Paul Grabowicz is Assistant Dean and an Adjunct Professor at the Graduate School of Journalism, UC Berkeley. A journalist for 27 years, Professor Grabowicz is the Director of the New Media Program at the Graduate School of Journalism, a columnist for the Online Journalism Review, co-author of California Inc., and a contributor to E-Media Tidbits: A Group Weblog. He teaches classes in multimedia and new media publishing and computer assisted reporting. He has been a lecturer at the Weblog class that created the Berkeley Intellectual Property Weblog.

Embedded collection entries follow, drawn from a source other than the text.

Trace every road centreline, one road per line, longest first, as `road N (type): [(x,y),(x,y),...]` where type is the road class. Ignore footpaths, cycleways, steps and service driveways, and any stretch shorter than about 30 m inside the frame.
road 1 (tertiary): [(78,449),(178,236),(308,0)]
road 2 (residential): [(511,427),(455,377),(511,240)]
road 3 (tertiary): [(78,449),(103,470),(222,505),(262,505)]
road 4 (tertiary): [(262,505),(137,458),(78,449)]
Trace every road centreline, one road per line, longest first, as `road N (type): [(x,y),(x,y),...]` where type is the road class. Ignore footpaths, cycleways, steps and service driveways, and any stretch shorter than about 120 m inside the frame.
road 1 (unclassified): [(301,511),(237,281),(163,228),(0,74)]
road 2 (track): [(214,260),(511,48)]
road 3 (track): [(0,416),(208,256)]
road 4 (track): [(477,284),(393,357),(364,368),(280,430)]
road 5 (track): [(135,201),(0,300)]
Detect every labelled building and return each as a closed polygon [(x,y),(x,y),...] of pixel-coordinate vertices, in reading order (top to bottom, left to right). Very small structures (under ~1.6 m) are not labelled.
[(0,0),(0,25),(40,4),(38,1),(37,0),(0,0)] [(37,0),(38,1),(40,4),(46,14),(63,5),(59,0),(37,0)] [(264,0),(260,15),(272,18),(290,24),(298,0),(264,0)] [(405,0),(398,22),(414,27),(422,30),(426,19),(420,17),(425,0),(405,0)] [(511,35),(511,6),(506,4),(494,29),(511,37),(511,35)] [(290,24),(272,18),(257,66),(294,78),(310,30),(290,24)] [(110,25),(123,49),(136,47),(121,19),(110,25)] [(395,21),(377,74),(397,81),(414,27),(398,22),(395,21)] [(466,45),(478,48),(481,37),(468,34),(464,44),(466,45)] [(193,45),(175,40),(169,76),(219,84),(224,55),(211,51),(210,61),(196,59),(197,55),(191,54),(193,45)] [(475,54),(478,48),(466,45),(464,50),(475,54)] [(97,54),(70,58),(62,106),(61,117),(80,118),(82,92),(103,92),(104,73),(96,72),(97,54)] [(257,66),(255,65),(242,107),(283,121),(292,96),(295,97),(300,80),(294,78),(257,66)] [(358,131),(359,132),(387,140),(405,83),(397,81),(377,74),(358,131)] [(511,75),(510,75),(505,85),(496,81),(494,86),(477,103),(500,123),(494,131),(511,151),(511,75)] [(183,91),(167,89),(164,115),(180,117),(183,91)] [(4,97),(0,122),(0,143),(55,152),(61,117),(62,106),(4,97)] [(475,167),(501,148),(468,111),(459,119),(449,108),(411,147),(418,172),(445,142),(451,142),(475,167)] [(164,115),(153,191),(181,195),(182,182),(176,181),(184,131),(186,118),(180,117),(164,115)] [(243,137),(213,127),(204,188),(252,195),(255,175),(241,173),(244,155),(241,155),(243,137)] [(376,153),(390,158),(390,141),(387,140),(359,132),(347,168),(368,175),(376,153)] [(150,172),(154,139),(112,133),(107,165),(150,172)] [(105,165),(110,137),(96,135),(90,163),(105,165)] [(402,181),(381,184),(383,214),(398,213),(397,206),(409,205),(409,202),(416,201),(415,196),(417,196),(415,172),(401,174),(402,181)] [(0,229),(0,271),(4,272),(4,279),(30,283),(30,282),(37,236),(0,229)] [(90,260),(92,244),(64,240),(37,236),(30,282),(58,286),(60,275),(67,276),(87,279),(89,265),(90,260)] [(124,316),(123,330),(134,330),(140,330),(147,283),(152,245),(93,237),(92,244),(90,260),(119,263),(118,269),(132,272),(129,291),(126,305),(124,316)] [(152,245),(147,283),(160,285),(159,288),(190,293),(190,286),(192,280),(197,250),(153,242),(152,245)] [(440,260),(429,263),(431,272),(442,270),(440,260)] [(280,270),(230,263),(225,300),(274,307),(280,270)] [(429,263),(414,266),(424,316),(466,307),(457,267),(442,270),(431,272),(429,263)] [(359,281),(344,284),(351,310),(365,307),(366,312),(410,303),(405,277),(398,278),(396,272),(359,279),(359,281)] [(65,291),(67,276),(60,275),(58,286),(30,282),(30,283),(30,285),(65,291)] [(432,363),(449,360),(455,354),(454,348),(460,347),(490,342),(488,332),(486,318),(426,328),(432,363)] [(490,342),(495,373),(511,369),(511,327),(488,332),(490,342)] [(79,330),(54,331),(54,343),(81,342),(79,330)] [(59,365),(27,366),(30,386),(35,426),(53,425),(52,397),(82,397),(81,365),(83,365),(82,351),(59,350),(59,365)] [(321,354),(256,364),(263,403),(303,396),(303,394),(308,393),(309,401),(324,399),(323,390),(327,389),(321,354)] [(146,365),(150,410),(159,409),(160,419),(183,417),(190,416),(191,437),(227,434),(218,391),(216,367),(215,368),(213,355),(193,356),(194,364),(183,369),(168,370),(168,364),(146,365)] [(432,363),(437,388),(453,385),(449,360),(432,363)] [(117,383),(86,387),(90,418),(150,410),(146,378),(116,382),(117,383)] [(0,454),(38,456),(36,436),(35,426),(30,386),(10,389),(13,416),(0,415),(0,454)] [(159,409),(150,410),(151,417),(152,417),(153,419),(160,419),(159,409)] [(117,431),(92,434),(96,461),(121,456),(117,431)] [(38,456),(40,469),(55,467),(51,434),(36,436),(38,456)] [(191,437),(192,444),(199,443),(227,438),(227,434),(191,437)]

AnnaLee Saxenian is Dean of the School of Information Management and Systems (SIMS) and Professor in the Department of City and Regional Planning at the UC Berkeley. Saxenian is an internationally recognized expert on regional economic development and information technology; and she has published extensively on the social and economic organization of production in technology regions like Silicon Valley. Her current research explores how immigrant engineers and scientists are transferring technology entrepreneurship to regions in Asia.

Her publications include Regional Advantage: Culture and Competition in Silicon Valley and Route 128 (Harvard University Press, 1994), Silicon Valley’s New Immigrant Entrepreneurs (Public Policy Institute of California, 1999), and Local and Global Networks of Immigrant Professionals in Silicon Valley (Public Policy Institute of California, 2002.) Saxenian holds a Doctorate in Political Science from MIT, a Master’s in Regional Planning from the University of California at Berkeley, and a BA in Economics from Williams College in Massachusetts.

Howard Rheingold is an internationally syndicated author of the weekly Tomorrow column, author of best-sellers Smart Mobs, Virtual Reality and The Virtual Community, editor of best-seller The Millennium Whole Earth Catalog.

Rheingold was the founding Executive Editor of HotWired, the pioneering online publication launched on the World Wide Web by Wired magazine. He was the founder of Electric Minds, named by Time Magazine one of the ten best websites of 1996. He’s a participant-observer in the design of new technologies, a pioneer, critic and forecaster of technology’s impacts, and a speaker who involves his audience in an adventure in group futurism.

Steven Weber is Director of the Institute of International Studies.
Weber, a specialist in International Relations, is Professor of Political Science at UC Berkeley, an associate with the International Computer Science Institute, and affiliated faculty of the Energy and Resources Group. His areas of special interest include international and national security; the impact of technology on national systems of innovation, defense, and deterrence; and the political economy of knowledge-intensive industries particularly software and pharmaceuticals. He is a member of the Global Business Network in Emeryville, California, and actively consults with government agencies, private multinational firms, and international non-governmental issues on foreign policy issues, risk analysis, strategy, and forecasting. His newest book, The Success of Open Source, was published in April 2004 by Harvard University Press.

S. Shankar Sastry is Director of Center for Information Technology Research in the Interest of Society (CITRIS).
S. Shankar Sastry first came to UC Berkeley as a graduate student in Electric Engineering and Computer Science (EECS) in the late 1970s. Since then he’s become one of the College of Engineering’s most distinguished professors and researchers. Awarded the Nippon Electronics Corporation Distinguished Professorship in the College of Engineering and the Walter A. Haas School of Business, he was elected to the National Academy of Engineering in 2001 “for pioneering contributions to the design of hybrid and embedded systems” and the American Academy of Arts and Sciences in 2004. In addition, he’s served as director of the Information Technology Office of DARPA, director of the Electronics Research Laboratory at Berkeley, and most recently chair of the very department where he earned his Ph.D.